• **How to complete this task**
Look through the entries below and report every line that has "wearing".

• **Stored data entries**
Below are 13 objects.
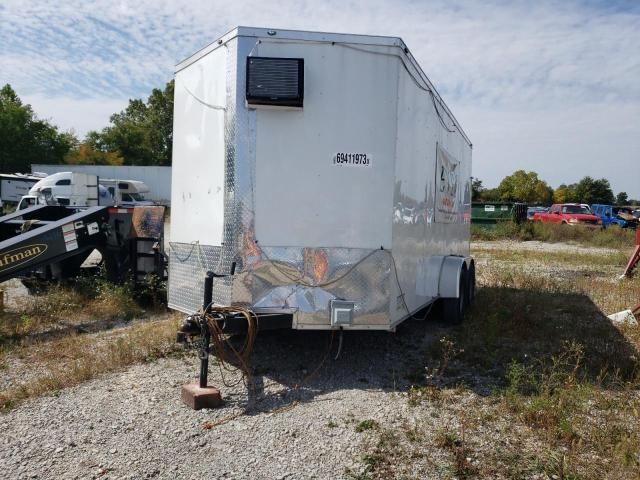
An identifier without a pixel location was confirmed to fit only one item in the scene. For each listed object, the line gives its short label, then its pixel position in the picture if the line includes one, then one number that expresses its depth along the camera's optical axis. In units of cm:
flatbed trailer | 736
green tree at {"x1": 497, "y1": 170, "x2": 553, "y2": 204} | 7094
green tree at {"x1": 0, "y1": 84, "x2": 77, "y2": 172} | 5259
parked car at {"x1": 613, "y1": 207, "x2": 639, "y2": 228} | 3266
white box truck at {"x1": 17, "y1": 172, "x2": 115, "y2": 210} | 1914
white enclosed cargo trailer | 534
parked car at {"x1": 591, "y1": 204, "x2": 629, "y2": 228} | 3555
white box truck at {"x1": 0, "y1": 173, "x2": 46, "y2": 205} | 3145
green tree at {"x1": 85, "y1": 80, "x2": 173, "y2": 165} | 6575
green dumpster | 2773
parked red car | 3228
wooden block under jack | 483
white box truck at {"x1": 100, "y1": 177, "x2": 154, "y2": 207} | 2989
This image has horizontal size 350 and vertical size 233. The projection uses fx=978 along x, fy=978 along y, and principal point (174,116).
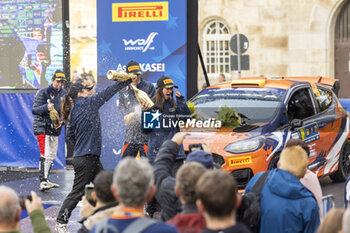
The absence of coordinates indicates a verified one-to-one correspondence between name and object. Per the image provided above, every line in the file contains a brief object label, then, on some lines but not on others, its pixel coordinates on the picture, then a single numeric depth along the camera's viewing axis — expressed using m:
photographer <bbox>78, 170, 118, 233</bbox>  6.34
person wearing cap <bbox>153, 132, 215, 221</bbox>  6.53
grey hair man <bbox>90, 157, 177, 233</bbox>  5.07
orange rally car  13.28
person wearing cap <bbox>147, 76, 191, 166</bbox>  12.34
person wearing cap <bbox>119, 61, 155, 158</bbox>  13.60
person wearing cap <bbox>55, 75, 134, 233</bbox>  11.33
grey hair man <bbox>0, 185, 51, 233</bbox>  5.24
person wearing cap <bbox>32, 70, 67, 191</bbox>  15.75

• **Task solution**
person wearing cap <bbox>153, 132, 215, 221</bbox>  6.53
person wearing cap <bbox>147, 76, 191, 166</bbox>  12.34
person wearing cap <bbox>119, 61, 155, 158</bbox>  13.60
person wearing cap <bbox>55, 75, 134, 233</bbox>  11.33
person wearing cap <bbox>32, 70, 67, 191</bbox>  15.75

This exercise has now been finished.